A month after appointing the first ever vampire psychiatrist part-time in the castle, Uncle Dracula decided to provide him with only the second appointment of his vampire career, to treat the Vampire Owl and get him out of his depression with the support of Vampire Bat. After all, the situation in the other world was rather threatening and he needed all the help that he could manage to get.
Vampire Owl: I am feeling a certain amount of panic. Is this the panic room? Then why is it that Jodie Foster never came? Is it because she is not acting much now? She was there in Elysium, right?
Uncle Dracula [while leaving]: See, this is why we need immediate treatment. If you need anything, ask the Vampire Bat. I will be outside letting others know that he has lost his mind, and getting more of the team here for support.
Psychiatrist: Okay, you can start now, Mr. Vampire Owl.
Vampire Owl: I waited for an eternity, but she never came. Her neighbour and best friend told me otherwise, but she never really came.
Psychiatrist: Okay, I completely understand the feeling.

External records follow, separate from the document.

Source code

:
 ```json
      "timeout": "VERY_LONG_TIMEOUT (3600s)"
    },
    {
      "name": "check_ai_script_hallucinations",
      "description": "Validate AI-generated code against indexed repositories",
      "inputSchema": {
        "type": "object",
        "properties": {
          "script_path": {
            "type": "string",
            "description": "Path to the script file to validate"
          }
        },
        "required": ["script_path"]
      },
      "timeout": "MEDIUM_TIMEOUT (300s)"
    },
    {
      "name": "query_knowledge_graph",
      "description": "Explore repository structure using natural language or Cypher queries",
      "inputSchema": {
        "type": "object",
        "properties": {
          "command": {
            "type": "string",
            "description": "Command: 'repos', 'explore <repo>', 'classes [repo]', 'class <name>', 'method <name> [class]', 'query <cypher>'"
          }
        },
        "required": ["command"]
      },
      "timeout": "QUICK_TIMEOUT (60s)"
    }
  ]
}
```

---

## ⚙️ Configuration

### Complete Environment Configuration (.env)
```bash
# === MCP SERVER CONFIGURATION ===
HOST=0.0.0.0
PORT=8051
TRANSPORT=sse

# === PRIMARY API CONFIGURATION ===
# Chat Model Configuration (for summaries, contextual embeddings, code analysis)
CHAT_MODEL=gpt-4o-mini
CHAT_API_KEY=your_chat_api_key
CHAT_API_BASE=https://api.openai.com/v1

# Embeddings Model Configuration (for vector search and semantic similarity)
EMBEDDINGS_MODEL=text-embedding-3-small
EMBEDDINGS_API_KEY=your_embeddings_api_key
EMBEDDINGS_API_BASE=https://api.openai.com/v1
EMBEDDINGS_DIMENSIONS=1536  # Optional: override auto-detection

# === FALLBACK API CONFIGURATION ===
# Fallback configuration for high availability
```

So, you just had a love failure. I have treated many such cases.
Vampire Owl: No, there is more than that. It is a long story. I am writing a book “An Owlish Love Failure: The Autobiography of a Missing Vampire Owl“. Can I talk about it in detail?
Psychiatrist: Yes, but please try to make it as short as possible. It is a topic of interest, but I have things to do.
Vampire Owl: It was the best time of my life, and I was only getting more and more awesome. Do you know how much I have tried? Do you even realize how far I have gone? I jumped into the five oceans, put my head into a werewolf’s lair, stole a plate of brain biriyani from a zombie, leaped in front of speeding centaurs, kicked a high elf on his head, took some necromanium from the necrons, tried to murder the immortals, called a witch a lich, mocked a satyr when he was training…
Psychiatrist: So, you were trying to find your lost love by going through such acts of high valour. You must be an extremely brave man.
Vampire Bat: Don’t you still get it? He was trying to commit suicide. He is talking about Lady Death, the personification of mortality’s dead end.
Psychiatrist: What? I am someone who can play with vampire minds. I know everything. Why do you think that you can advice me?
Vampire Bat: Because I am waiting in the queue. After you finish with him, you have to treat me.
Psychiatrist: Why? What is your problem? Are you all completely crazy?
Vampire Bat: I am in love with death’s evil twin sister. I am also waiting for love. So may be, you should treat me too.
Psychiatrist: I think that there is the need for shock treatment. I will just call the guards and deal with this in an easier way.
Vampire Bat: In that case, I would like to remind you of something. There is a fact which you need to know about. Our stories are incomplete. It will only be complete with the return of Lady Death and her evil twin sister. But there is something about yours. It will be complete soon enough. Do you want to hear a funny fact? The guards are not here at this time; their chapters are also closed for now.
Psychiatrist: What do you mean? This is rather strange.
Vampire Owl: It is us who will close your story. Do you remember what you did to the last vampire who came to you for treatment? Can you recollect how many normal people you have declared mentally unstable? You do have a short memory, and we are here to remind you. We shall give you the reminder that you are fake.
Psychiatrist: No, wait! I declare you all mentally unstable! I play with human minds, and I am going to venture into the subconscious, unconscious…
Vampire Owl: Stay unconscious, as the story continues. This part of the program is sponsored by the vampire team.
Voices: This is why we bite people! All hail the team!
Uncle Dracula: Make sure that you don’t finish his story; keep it incomplete. There might be some scope for the future.